From Uche Usim, Abuja
The Bureau of Public Enterprises (BPE) and the Socio-Economic Rights and Accountability Project (SERAP) are currently on a collision course over allegations of corruption and the call for investigation.
SERAP was called on President Muhammadu Buhari to revisit the allegations of corruption made against the privatisation agency by the Senate Ad-hoc Committee on Investigation of the Privatisation and Commercialisation Activities of the BPE from 1999 to 2011.
BPE on its part said it was wrong for SERAP to unearth a six-year report and attempt to give it the air of infallibility.

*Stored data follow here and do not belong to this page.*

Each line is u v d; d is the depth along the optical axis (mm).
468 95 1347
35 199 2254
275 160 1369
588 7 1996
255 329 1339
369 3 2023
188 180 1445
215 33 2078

BPE spokesman, Chukwuma Nwokoh, however, said the bureau would address issues raised in the report again just as it did six years ago when the report was first published.

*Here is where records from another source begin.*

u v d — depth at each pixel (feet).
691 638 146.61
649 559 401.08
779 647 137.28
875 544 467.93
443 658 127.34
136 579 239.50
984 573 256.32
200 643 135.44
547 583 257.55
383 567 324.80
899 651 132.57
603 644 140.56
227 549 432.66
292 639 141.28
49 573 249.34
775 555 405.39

“We again reject the conclusions of the report, which may have been aimed at tainting the activities of the reform agency. On the issue of monitoring privatised entities, the BPE has routinely monitored the performance of privatised enterprises through its Post Privatisation Monitoring Department.
“The present monitoring framework was established in late 2006 and monitoring activities effectively took off in 2007. In establishing the monitoring framework, BPE consulted widely and benefited from the expertise of a consultant provided by the Department for International Development (DFID), UK, under its support to the privatisation programme.
“The agency has moved further in its post-privatisation activities and strengthened its processes. BPE’s lock-in period has been strengthened such that, even at its expiry, a core investor that has not fulfilled its post-acquisition plan is not discharged from the mandatory monitoring programme. This development debunks the claims on post-privatisation by SERAP,” he said.
Recall that President Muhammadu Buhari administration, on April 13, 2017, appointed a new Director General of BPE, Mr. Alex A. Okoh, with the mandate to address the challenges in the privatisation programme.